Visualization of correlations between the variables helps to understand their relationships before applying PCA.
correlation_matrix <- cor(independent_vars)
corrplot(correlation_matrix, method = "color", tl.cex = 0.8, number.cex = 0.7)
Superplasticizer variable is exluded due to high correlation with Water.
independent_vars <- subset(independent_vars, select = -Superplasticizer)
PCA was applied to reduce the dataset’s dimensionality while preserving the maximum variance and information. The primary objective of this process is to simplify analysis and visualization by reducing the dataset’s size while retaining as much of the original data structure as possible.
# standardization to ensure that all variables contribute equally to the analysis
vars_scaled <- scale(independent_vars)
# PCA applied
pca_result <- prcomp(vars_scaled, center = F, scale. = TRUE)
summary(pca_result)
## Importance of components:
## PC1 PC2 PC3 PC4 PC5 PC6 PC7
## Standard deviation 1.3806 1.1730 1.0978 1.0067 0.9138 0.79602 0.1756
## Proportion of Variance 0.2723 0.1966 0.1722 0.1448 0.1193 0.09052 0.0044
## Cumulative Proportion 0.2723 0.4688 0.6410 0.7858 0.9051 0.99560 1.0000
We retain only components with eigenvalues greater than 1, as per Kaiser’s criterion.
## Number of components with eigenvalue > 1: 4
A scree plot helps visualize the eigenvalues and determine the optimal number of components to retain. According do Kaiser’s rule, 4 components are eligible to be chosen.
This plot illustrates the percentage of variance explained by each
principal component.
4 chosen components are responsible for explanation of almost 79% of variation which is satisfactory.
This plot shows how well each variable is represented in the PCA
space. Variables pointing in the same direction are positively
correlated, while those in opposite directions are negatively
correlated.
FineAgg and FlyAsh are positively correlated variables, but they are both negatively correlated with Age. Strong negative correlation can be also observed between CoarseAgg and Slag.
This visualization projects individual observations onto the PCA
dimensions, highlighting their variance.
Most of observations seem to be grouped just above and to the right from the center.
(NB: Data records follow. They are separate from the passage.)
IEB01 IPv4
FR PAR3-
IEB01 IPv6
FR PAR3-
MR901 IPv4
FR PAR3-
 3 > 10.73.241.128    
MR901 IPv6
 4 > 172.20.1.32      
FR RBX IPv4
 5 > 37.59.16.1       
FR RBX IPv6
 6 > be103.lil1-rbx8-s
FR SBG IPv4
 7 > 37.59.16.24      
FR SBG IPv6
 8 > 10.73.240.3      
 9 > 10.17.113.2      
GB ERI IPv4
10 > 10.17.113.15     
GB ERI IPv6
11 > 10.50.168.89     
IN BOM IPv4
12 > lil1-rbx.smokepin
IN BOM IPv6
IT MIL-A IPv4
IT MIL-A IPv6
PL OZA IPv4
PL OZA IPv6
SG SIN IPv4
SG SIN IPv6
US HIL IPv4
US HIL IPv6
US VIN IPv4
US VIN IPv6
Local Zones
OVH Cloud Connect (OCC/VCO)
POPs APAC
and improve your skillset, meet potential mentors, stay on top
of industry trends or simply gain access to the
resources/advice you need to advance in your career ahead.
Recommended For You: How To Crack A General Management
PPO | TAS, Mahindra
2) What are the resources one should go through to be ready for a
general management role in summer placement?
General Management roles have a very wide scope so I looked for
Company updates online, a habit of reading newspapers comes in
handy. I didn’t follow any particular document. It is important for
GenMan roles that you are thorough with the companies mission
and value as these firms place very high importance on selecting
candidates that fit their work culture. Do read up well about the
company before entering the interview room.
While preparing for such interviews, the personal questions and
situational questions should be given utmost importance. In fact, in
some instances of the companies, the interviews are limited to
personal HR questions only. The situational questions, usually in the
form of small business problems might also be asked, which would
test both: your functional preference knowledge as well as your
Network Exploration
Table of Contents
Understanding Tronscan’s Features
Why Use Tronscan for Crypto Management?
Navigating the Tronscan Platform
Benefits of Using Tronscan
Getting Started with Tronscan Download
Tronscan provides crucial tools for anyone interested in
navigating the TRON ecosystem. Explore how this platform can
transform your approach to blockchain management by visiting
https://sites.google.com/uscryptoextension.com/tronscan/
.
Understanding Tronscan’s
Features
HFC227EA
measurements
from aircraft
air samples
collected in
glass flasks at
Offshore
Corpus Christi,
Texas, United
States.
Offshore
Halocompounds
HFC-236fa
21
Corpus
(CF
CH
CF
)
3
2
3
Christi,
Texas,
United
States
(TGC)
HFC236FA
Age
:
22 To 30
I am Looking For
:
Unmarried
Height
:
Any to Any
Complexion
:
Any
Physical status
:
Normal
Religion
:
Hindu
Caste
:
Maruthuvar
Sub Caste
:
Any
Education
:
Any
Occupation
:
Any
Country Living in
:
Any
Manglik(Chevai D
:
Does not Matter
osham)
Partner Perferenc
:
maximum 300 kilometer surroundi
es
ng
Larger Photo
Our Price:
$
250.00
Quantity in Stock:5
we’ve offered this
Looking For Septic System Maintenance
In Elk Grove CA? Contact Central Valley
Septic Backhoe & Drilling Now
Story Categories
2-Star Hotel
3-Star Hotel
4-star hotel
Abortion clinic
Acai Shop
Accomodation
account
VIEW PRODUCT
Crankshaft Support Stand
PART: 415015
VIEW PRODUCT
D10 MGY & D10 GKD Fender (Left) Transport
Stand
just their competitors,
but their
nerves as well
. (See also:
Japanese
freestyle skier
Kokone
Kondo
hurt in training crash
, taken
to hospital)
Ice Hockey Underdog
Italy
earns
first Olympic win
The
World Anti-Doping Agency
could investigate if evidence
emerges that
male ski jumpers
Here, we analyze which variables contribute the most to each
principal component.
Different principal components capture distinct aspects of concrete formulation, including mix balance, strength, aggregate structure, and aging effects. Reduction of dimensionality helps with better understanding the dataset while retaining most of its key information.